Vous dites que seuls quelques pays connaîtront une véritable émergence dans les 20 prochaines années. Lesquels ?

Un pays comme l’Afrique du Sud est susceptible d’émerger. Ce n’est pas un hasard s’il fait déjà, aujourd’hui, partie des BRICS. Maurice est en train d’émerger, de même que le Cap Vert au cadre macroéconomique favorable. Il en va de même pour le Botswana, même si sa dépendance au diamant représente un risque. Il demeure quatre ou cinq pays, en Afrique subsaharienne et peut-être deux ou trois en Afrique du Nord susceptibles d’émerger. Auront-ils la capacité d’entraîner le reste du continent ? Cela reste à voir. Et là, l’hypothèque politique, liée au risque sécuritaire ou à l’instabilité du pouvoir, est réelle. Quand on voit ce qui se passe au Kenya par rapport à l’Afrique de l’Est, quand on voit la situation du Nigeria au sein de l’Afrique de l’Ouest, on se demande si ces pays peuvent jouer le rôle de locomotive pour leur sous-région.

Beaucoup de pays africains possèdent des matières premières, sans pour autant que leurs populations ne bénéficient de leur exploitation…

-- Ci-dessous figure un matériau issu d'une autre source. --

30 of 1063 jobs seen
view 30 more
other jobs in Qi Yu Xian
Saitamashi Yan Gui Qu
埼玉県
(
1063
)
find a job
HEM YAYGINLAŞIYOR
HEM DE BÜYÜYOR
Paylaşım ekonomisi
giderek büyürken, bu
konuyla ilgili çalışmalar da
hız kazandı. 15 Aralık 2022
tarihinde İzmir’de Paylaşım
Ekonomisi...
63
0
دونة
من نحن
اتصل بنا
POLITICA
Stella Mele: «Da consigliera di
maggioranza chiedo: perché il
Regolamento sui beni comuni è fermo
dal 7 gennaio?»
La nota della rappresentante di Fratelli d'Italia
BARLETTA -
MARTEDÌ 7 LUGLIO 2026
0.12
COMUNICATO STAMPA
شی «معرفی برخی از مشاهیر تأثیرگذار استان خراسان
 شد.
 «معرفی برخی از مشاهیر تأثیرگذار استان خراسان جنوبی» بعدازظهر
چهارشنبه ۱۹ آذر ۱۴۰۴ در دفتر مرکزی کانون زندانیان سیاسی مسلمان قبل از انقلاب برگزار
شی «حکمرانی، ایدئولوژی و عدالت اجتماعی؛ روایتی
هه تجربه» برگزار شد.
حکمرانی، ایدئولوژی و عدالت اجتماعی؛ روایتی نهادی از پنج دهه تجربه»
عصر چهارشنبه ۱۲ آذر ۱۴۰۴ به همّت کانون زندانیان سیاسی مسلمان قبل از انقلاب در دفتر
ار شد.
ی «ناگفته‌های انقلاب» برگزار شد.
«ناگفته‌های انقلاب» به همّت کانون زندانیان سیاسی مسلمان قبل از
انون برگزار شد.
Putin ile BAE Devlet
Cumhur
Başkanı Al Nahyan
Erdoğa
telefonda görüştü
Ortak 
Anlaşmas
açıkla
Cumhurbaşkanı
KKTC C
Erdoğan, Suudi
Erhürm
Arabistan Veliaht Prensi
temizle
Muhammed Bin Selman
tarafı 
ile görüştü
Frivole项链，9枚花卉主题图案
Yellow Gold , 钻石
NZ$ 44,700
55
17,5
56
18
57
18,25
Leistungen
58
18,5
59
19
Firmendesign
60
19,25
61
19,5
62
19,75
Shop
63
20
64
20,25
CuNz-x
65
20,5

Sans nul doute, il faut que les fruits de la croissance soient mieux gérés, qu’ils permettent une plus grande égalité et une plus grande équité. Il faut investir ces fruits dans ce qu’il y a de plus durable : pas dans les matières premières qui, par définition sont limitées, mais dans le capital humain de l’Afrique. Cela veut dire : améliorer l’éducation, la santé, les systèmes de protection sociale, donner du pouvoir aux femmes.

Comment ?

Il faut d’abord obtenir de meilleurs prix pour ces matières premières, et s’assurer que leur transformation s’effectue sur place. Il ne faut pas se contenter d’exporter une simple matière brute, il faut un processus qui permette de valoriser ces matières premières.

Quelles leçons l’Afrique peut-elle tirer des expériences latino- américaines ou asiatiques ?

Ce que j’en retiens, c’est qu’aucun des pays émergents d’Amérique latine ou d’Asie ne s’est développé en suivant les recommandations des institutions de Bretton Woods. Ces pays ont choisi d’être hétérodoxes. Il faut oser un développement alternatif. Le développe-ment, ce n’est pas la croissance ! Or nous avons jusqu’ici opté pour des politiques de croissance qui ne font pas le développement. Il y a un deuxième défi d’ordre communicationnel : il faut que cette vision d’avenir soit partagée par tous et non par une minorité. Il y a enfin un défi organisationnel. L’Afrique ne peut plus être simplement consommatrice d’idées et de modèles importés. Il faut que nous puissions agir dans la durée. Les changements structurels dont nous avons besoin pour modifier notre économie ne peuvent pas arriver du jour au lendemain. Il faut s’inscrire dans un temps long et éviter les bouleversements politiques.